An internal alignment of information and processes is vital for an efficient enterprise-wide cash flow forecasting operation. But how can the treasurer ensure this alignment happens? Frans Cleton, Managing Consultant at ConQuaestor Consulting, suggests the following three points when working across the business in this way:

  • Information and process integration/alignment. Organisations should start to work with one set of data to manage their business and should align their processes (business planning, cash flow forecasting, sales and operational planning, etc). Ideally the company should work with a single business model from which the cash flow forecasting and the optimal funding strategy can be derived.

  • Set clear responsibilities within the organisation (governance structure) for the different functions (per key process). Treasurers should be responsible for cash optimisation and funding, for example. Business managers should be responsible for optimising the return on working capital.

  • Managers should co-operate with each other even more. As treasurers become more involved in the sales and operational planning process, they need to establish a working, mutually beneficial relationship with their peers in the company.

The future of cash and trade

Taking this all into account, just how far will cash and trade converge in banks as they seek to offer products and solutions that meet corporate needs? According to Bank of America Merrill Lynch’s Knott, we are unlikely to see 100% convergence in the short term. “This is for the simple reason that banks should align their approach to corporates based on how the corporate is organised, and while this approach may be fit for purpose for some corporates, others will continue to segment these functions within their organisation,” says Knott.
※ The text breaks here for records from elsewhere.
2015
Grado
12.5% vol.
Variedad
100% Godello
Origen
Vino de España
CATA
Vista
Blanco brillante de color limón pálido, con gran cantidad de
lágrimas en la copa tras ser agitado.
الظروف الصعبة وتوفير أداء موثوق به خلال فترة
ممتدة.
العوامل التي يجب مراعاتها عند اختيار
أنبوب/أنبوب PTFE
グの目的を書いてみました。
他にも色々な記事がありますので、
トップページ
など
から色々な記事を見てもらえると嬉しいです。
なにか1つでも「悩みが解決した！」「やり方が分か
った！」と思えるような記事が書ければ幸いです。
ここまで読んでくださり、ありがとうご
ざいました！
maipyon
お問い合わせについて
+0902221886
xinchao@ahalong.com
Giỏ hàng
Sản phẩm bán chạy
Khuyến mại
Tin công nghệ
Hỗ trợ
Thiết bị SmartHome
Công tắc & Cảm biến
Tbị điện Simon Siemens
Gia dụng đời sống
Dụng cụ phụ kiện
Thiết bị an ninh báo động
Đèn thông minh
Banks will still need product sales specialists for highly complicated cash solutions, and for trade finance transactions. When a bank is working with large, potentially complicated clients, it is not possible for one relationship manager or sales person to cover the whole breadth of products within that space – there are very few people who can, and this wouldn’t bring the added-value to that specific segment.

To address this issue, a number of banks have established unified trade and cash solutions teams. This central function allows the bank to devise more solutions across the different products, providing support to the sales teams while being supported by the product management teams. A team such as this would also have scope to look at bringing in elements such as foreign exchange (FX) components or commodities, for example. This in turncan add extra value for the corporate.
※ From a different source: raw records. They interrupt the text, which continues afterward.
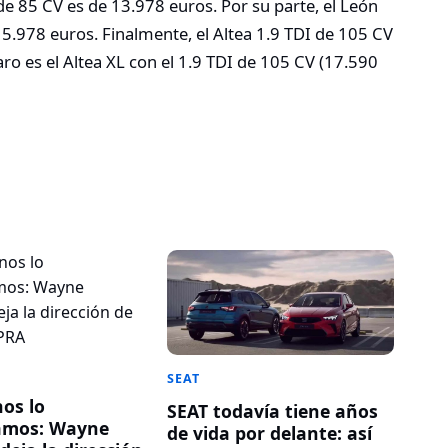
 de 85 CV es de 13.978 euros. Por su parte, el León
5.978 euros. Finalmente, el Altea 1.9 TDI de 105 CV
ro es el Altea XL con el 1.9 TDI de 105 CV (17.590
SEAT
nos lo
SEAT todavía tiene años
amos: Wayne
de vida por delante: así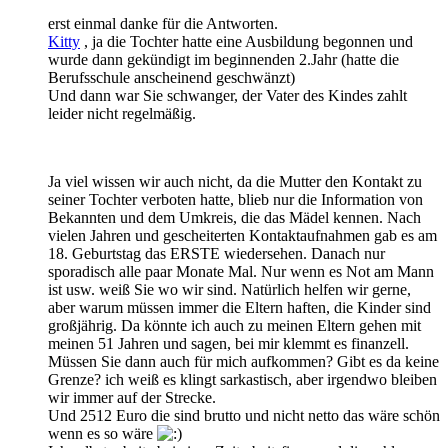
erst einmal danke für die Antworten.
Kitty
, ja die Tochter hatte eine Ausbildung begonnen und
wurde dann gekündigt im beginnenden 2.Jahr (hatte die
Berufsschule anscheinend geschwänzt)
Und dann war Sie schwanger, der Vater des Kindes zahlt
leider nicht regelmäßig.
Ja viel wissen wir auch nicht, da die Mutter den Kontakt zu
seiner Tochter verboten hatte, blieb nur die Information von
Bekannten und dem Umkreis, die das Mädel kennen. Nach
vielen Jahren und gescheiterten Kontaktaufnahmen gab es am
18. Geburtstag das ERSTE wiedersehen. Danach nur
sporadisch alle paar Monate Mal. Nur wenn es Not am Mann
ist usw. weiß Sie wo wir sind. Natürlich helfen wir gerne,
aber warum müssen immer die Eltern haften, die Kinder sind
großjährig. Da könnte ich auch zu meinen Eltern gehen mit
meinen 51 Jahren und sagen, bei mir klemmt es finanzell.
Müssen Sie dann auch für mich aufkommen? Gibt es da keine
Grenze? ich weiß es klingt sarkastisch, aber irgendwo bleiben
wir immer auf der Strecke.
Und 2512 Euro die sind brutto und nicht netto das wäre schön
wenn es so wäre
For corporates, the risk driver of the convergence is unfortunately not going to go away, with the rise of new trade corridors and the economic situation in both Europe and the US. This means that the working capital imperative will stay as strong. Core skills that treasurers are used to using in the cash space will need to be applied to the trade space, with outsourcing and centralisation being two examples.


The convergence of cash and trade is a trend that makes sense from both a bank and corporate perspective. As treasury works more closely with departments such as procurement and sales in order to gain an even more complete handle on the organisation’s working capital, it needs collaborative solutions that fit this new scenario. And for the banks it has made sense to bring cash and trade close together, as they do overlap in many ways.
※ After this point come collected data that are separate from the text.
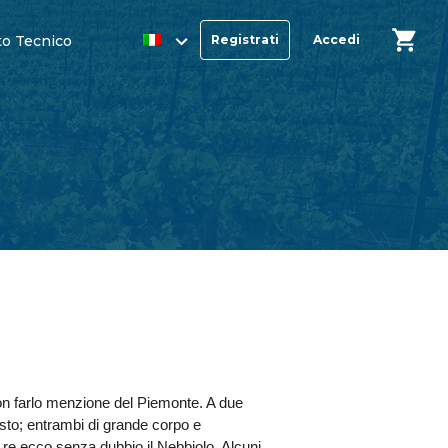
o Tecnico
Registrati
Accedi
 non farlo menzione del Piemonte. A due
gusto; entrambi di grande corpo e
re ecco senza dubbio il Nebbiolo. Alcuni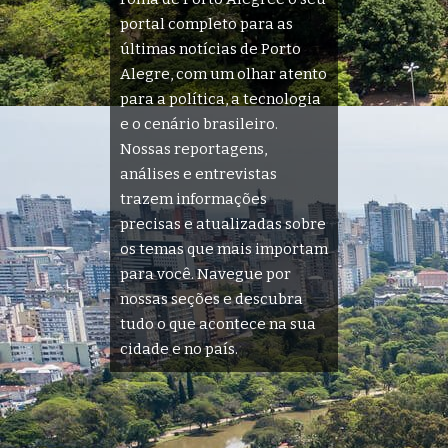
portal completo para as
últimas notícias de Porto
Alegre, com um olhar atento
para a política, a tecnologia
e o cenário brasileiro.
Nossas reportagens,
análises e entrevistas
trazem informações
precisas e atualizadas sobre
os temas que mais importam
para você. Navegue por
nossas seções e descubra
tudo o que acontece na sua
cidade e no país.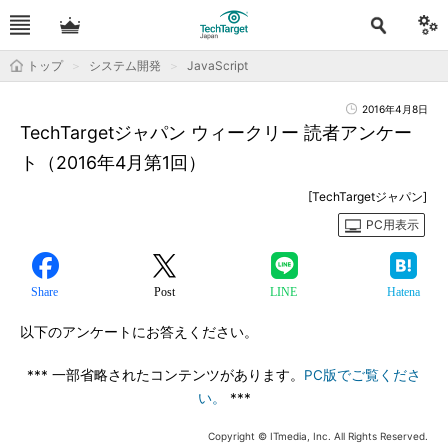
トップ
システム開発
JavaScript
2016年4月8日
TechTargetジャパン ウィークリー 読者アンケー
ト（2016年4月第1回）
[TechTargetジャパン]
PC用表示
Share
Post
LINE
Hatena
以下のアンケートにお答えください。
*** 一部省略されたコンテンツがあります。
PC版でご覧くださ
い。
***
Copyright © ITmedia, Inc. All Rights Reserved.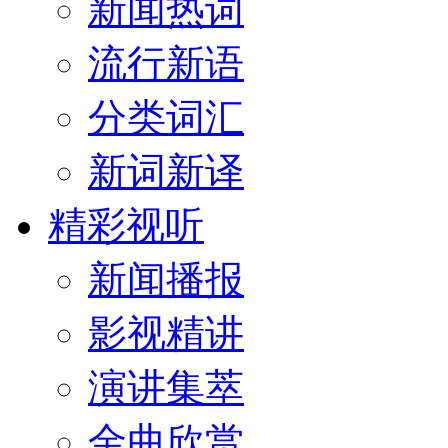
新闻热词
流行新语
分类词汇
新词新译
精彩视听
新闻播报
影视精讲
演讲集萃
金曲欣赏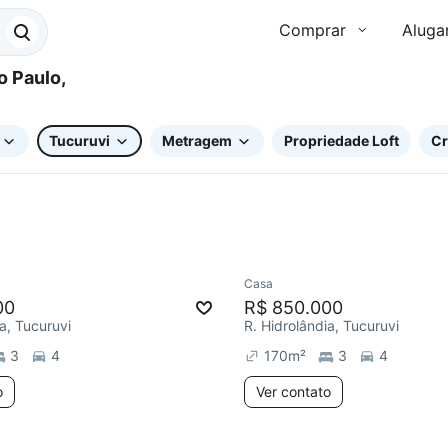
Comprar
Aluga
Tucuruvi
Metragem
Propriedade Loft
Cr
Casa
ar
00
R$ 850.000
a, Tucuruvi
R. Hidrolândia, Tucuruvi
3
4
170
m²
3
4
o
Ver contato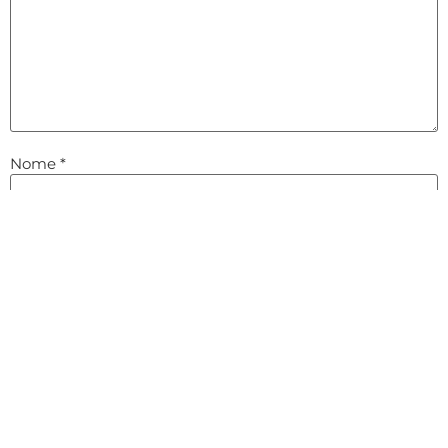
Nome
*
E-mail
*
Site
Salvar meus dados neste navegador para a próxima vez
que eu comentar.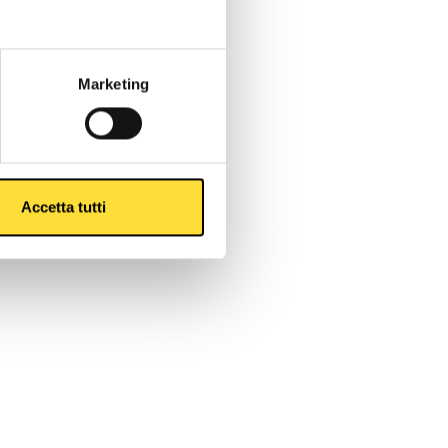
Marketing
Accetta tutti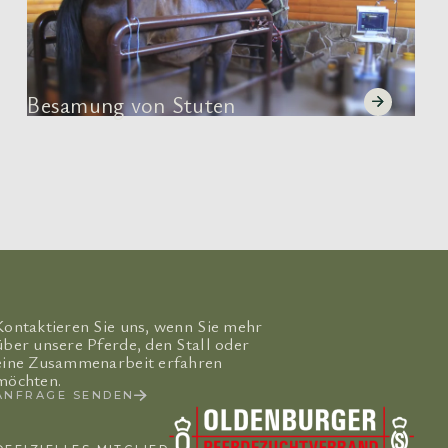
Besamung von Stuten
Kontaktieren Sie uns, wenn Sie mehr
über unsere Pferde, den Stall oder
eine Zusammenarbeit erfahren
möchten.
ANFRAGE SENDEN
With cash and trade convergence achieved at a basic level by a number of the banks, we are starting to see more sophistication being added to the solution mix as banks seek to add value. One example of this can be seen in the FX space. Some banks have begun to layer a number of FX components on top of their cash and trade offerings, prompted by the fact that cross-border trade triggers FX transactions. This is just one example of the innovation that is being seen, and will likely continue to be seen as a number of drivers on both the corporate and bank side continue to push the convergence of cash and trade.